Sicario

Sicario ★★★★½

Sicario is a intense genre exercise; it is brutally effective and surprisingly economic. It is a film balanced on three wonderful, and different performances. Emily Blunt confirms, after Edge of Tomorrow, that she is a surprisingly effective female action lead. Blunt, never overplaying her role as the sole female performer, is as quietly effective as Jodie Foster in Silence of the Lambs, her slight frame belying her real competence. However, she also retains a degree of welcome vulnerability as the character who is somewhat out of her depth, despite her strengths.

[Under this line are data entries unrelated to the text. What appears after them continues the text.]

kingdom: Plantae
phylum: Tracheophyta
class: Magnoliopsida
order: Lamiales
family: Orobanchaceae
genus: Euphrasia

Benicio Del Toro is great as the film's unknown quantity, adding moral complexity throughout. He again shows that he is this era's Robert Mitchum, eyes are heavy-lidded, with his heavy walk, but with a graceful danger that does not seem out of place. This is a reminder that Benicio Del Toro is a great charismatic film actor. He does not do the most with his talents, but occasionally he shows up in a film to remind the world there are few better. The final lead performance comes from Josh Brolin, whose arrogance emanates off the screen. As a man who will walk between the raindrops, where everyone else will get hit by lightning. It feels like a performance akin to Kilgore from Apocalypse Now, the grins and laughs and sandles. I think Brolin is a bit of a genius. He may have limited range, but he is brilliant in the same way as Tommy Lee Jones.

However, the real star of the film is Denis Villeneuve and his supremely effective direction. He shoots the film like a late-period Kathryn Bigelow, or mid-period Michael Mann. It is crisp, with swooping cameras and brutally effective violence, there is barely a shot wasted. The first hour is perfectly crafted, edited with acute accuracy; it really barrels along.

I loved the opening raid on the house in Phoenix, the way the camera shifts across the landscape, but the real high point of the film comes when the film goes to Juarez for the prisoner extraction. The film maybe never quite recaptures the brilliance of the first hour, and the run through Juarez. I was especially skeptical of the thermal-imaging viewpoint later in the film, which I thought looked like really shoddy CGI. However, it is a testament to Villeneuve that he mostly manages to hold onto the pacing of the film, and he shifts into different territory for the ending. An ending that I thought the film was not going to land for a good while, but Villeneuve and Taylor Sheridan manage to end the film on a nice counterpoint. A downbeat note to be sure, but it really brings the drama through.

A brilliant film, though having seen it, it does mean I will never be going to Mexico on holiday. Thanks Villenuve.